Infective Complications After Prostate Biopsy: Outcome of the Global Prevalence Study of Infections in Urology (GPIU) 2010 and 2011, A Prospective Multinational Multicentre Prostate Biopsy Study

Wagenlehner FM, van Oostrum E, Tenke P, et al. 

Eur Urol. 2013;63:521-527

The Global Prevalence Study of Infections in Urology examined the infective complications after prostate biopsy in 84 centers spanning five continents. The goal was to determine the prevalence of infection, as well as to identify specific risk factors. The investigators used an internet-based platform to collect data on baseline patient characteristics and follow-up data during the 2 weeks after biopsy, including urinary tract infection (UTI), hospital admission, urine cultures, and antibiotic treatment. 

Overall, 702 men were included in the database. The vast majority (97.4%) underwent transrectal biopsy and received fluoroquinolone prophylaxis (90.8%). Postbiopsy follow-up data were available for 521 of the participants; 27 developed a symptomatic UTI (5.2%). Within this group, 16 required hospitalization (3.1%), and 10 of the UTIs were culture-positive. E coli was the isolated organism in 8 of the 10 cultures, and all 8 were resistant to fluoroquinolones. Statistical analysis did not reveal any subgroups at higher risk of developing infection. Parameters assessed included age, prostate size, PSA, history of UTI, preoperative bowel preparation, antibiotic prophylaxis, fluoroquinolone prophylaxis, and repeat biopsy. 

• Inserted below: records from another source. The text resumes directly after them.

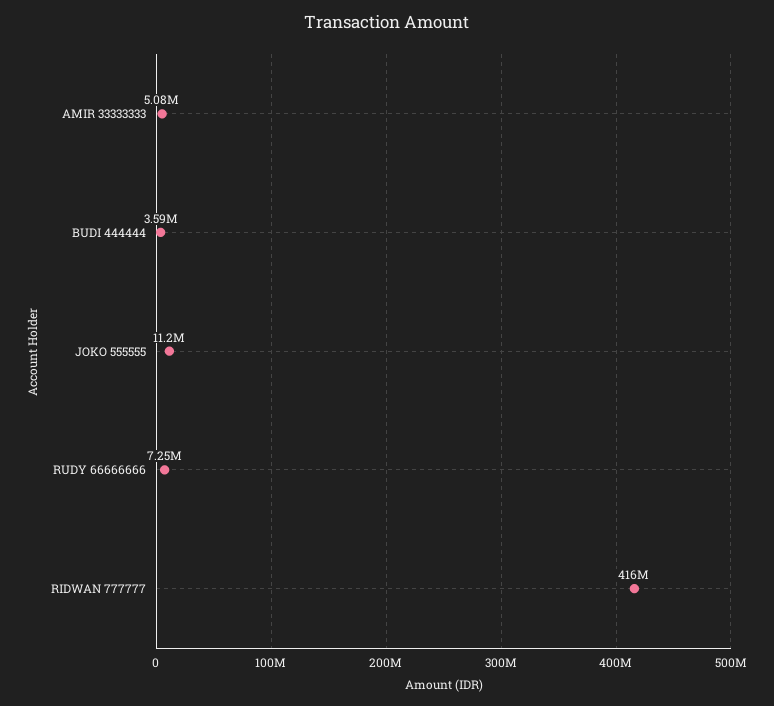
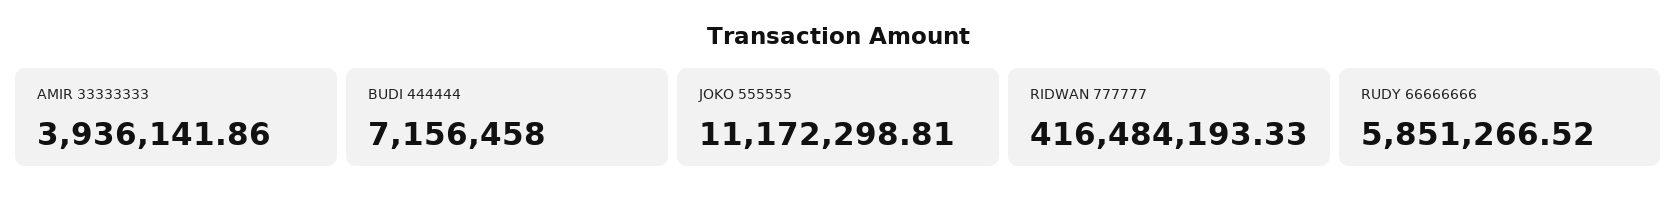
  {
-   "AMIR 33333333": 5080000,
+   "AMIR 33333333": 3936141.86,
-   "BUDI 444444": 3590000,
+   "BUDI 444444": 7156458,
    "JOKO 555555": 11172298.81,
-   "RUDY 66666666": 7250000,
+   "RUDY 66666666": 5851266.52,
    "RIDWAN 777777": 416484193.33
  }

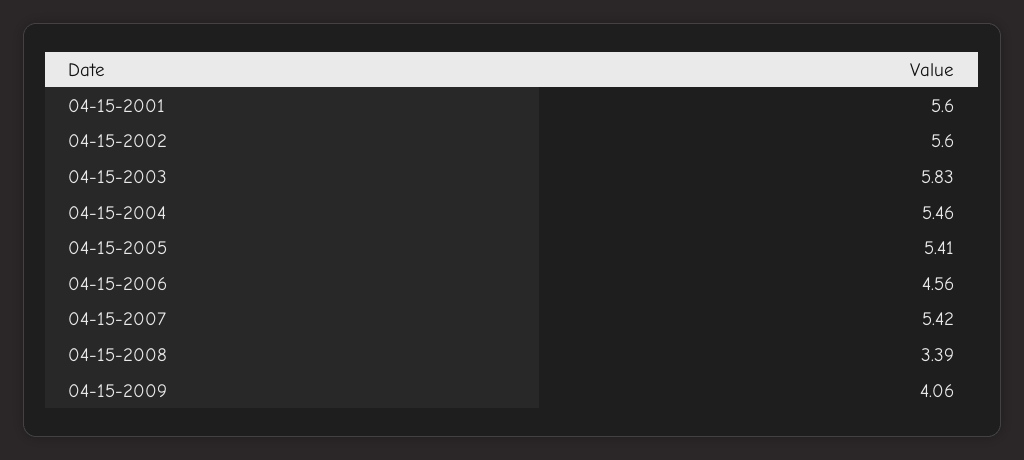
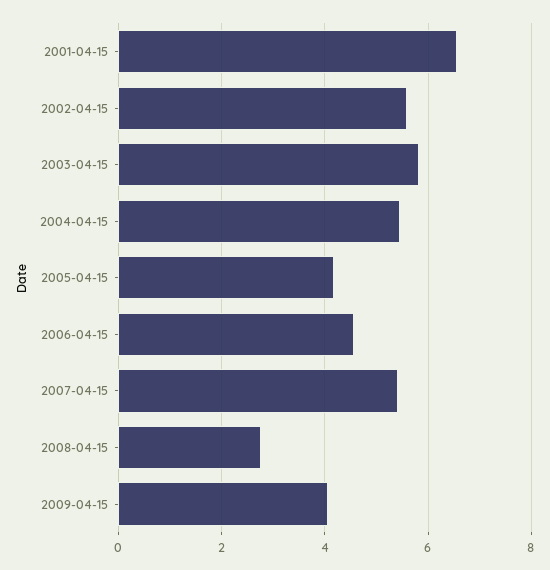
  {
-   "04-15-2001": 5.6,
+   "04-15-2001": 6.6,
    "04-15-2002": 5.6,
    "04-15-2003": 5.83,
    "04-15-2004": 5.46,
-   "04-15-2005": 5.41,
+   "04-15-2005": 4.2,
    "04-15-2006": 4.56,
    "04-15-2007": 5.42,
-   "04-15-2008": 3.39,
+   "04-15-2008": 2.8,
    "04-15-2009": 4.06
  }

This study is unique as it offers a glimpse at biopsy-related infections across a very broad geographic area. Limitations of this study are rooted in its design. As the authors note, the cross-sectional nature of the study precluded the ability to analyze any changes in infective patterns over time. Furthermore, each site only contributed a median of four evaluable patients per year, and 2-week outcomes were only available in 74.2% of patients. Overall, the small sample size in many subgroups limited the statistical power to evaluate risk factors.

 Both of these studies provide unique epidemiologic data on the prevalence of infections after prostate biopsy. They confirm that postbiopsy, infection-related hospitalizations are, in fact, a serious concern that must be discussed with patients undergoing the procedure. The majority of patients in both the Michigan and global surveys still receive fluoroquinolones as prophylaxis, but increases in resistance may require a shift in the protocol moving forward. Additional studies are necessary to examine the cost effectiveness of alternative options, such as expanded prophylaxis and targeted prophylaxis using rectal swab cultures.

References

1. Loeb S, Carter HB, Brendt SI, et al. Complications after prostate biopsy: data from SEER-Medicine. J Urol. 2011;186:1830-1834.
2. American Urological Association: Best Practice Policy Statement on Urologic Surgery Antimicrobial Prophylaxis (2008). www.auanet.org/education/guidelines/antimicrobial-prophylaxis.cfm. Accessed May 2014. 
3. Nam RK, Saskin R, Lee Y, et al. Increasing hospital admission rates for urological complications after transrectal ultrasound guided prostate biopsy. J Urol. 2013;189(suppl):S12-S17. 
4. Womble PR, Dixon MW, Linsell SM,et al.; Michigan Urological Surgery Improvement Collaborative. Infection related hospitalizations after prostate biopsy in a statewide quality improvement collaborative [published online ahead of print December 15, 2013]. J Urol. doi: 10.1016/j.juro.2013.12.026.
5. Wagenlehner FM, van Oostrum E, Tenke P, et al. Infective complications after prostate biopsy: outcome of the Global Prevalence Study of Infections in Urology (GPIU) 2010 and 2011, a prospective multinational multicentre prostate biopsy study. Eur Urol. 2013;63:521-527.